=== Data shown ===

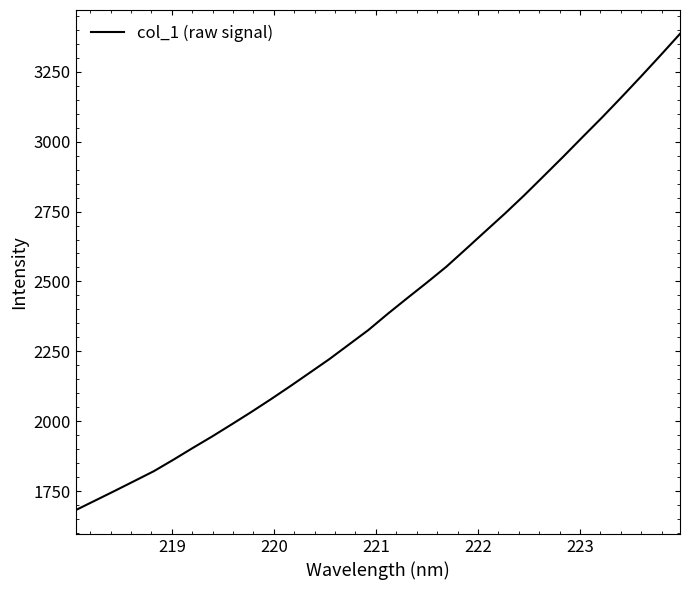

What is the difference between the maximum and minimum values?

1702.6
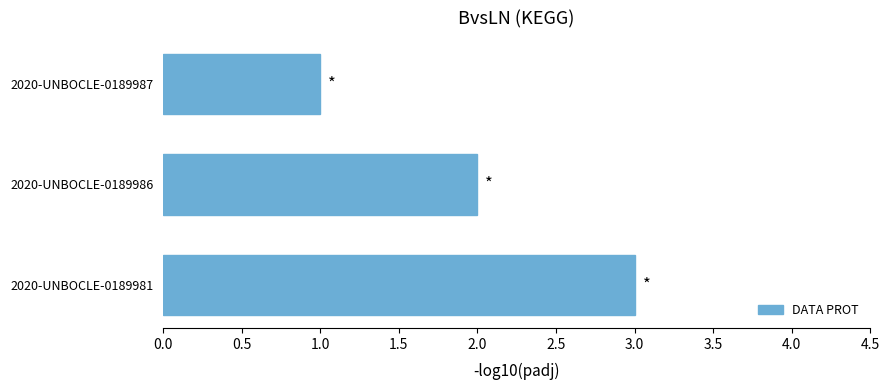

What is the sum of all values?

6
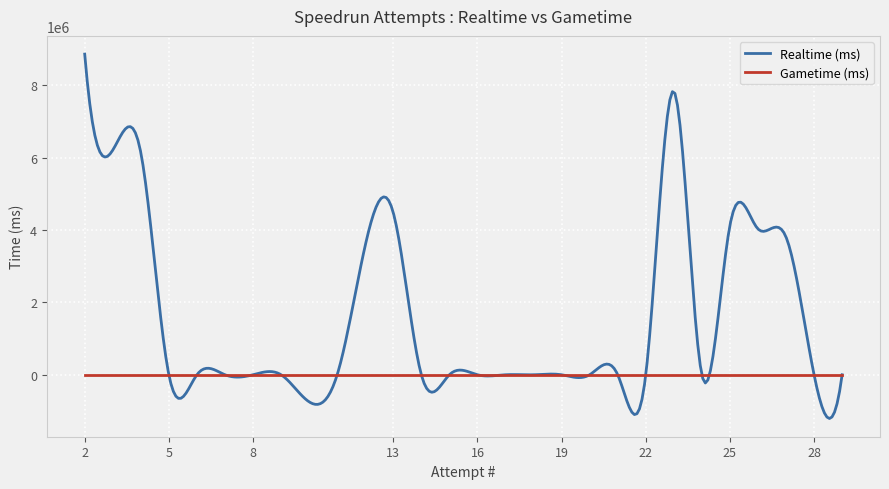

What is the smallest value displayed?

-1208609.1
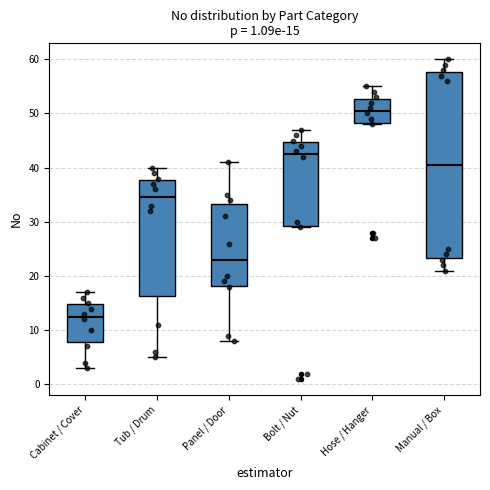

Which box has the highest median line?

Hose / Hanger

===

* [The task] Please print every item above word for word, omitting the pictures.

* [Exercise answer]
What is the difference between the maximum and minimum values?

1702.6

What is the sum of all values?

6

What is the smallest value displayed?

-1208609.1

Which box has the highest median line?

Hose / Hanger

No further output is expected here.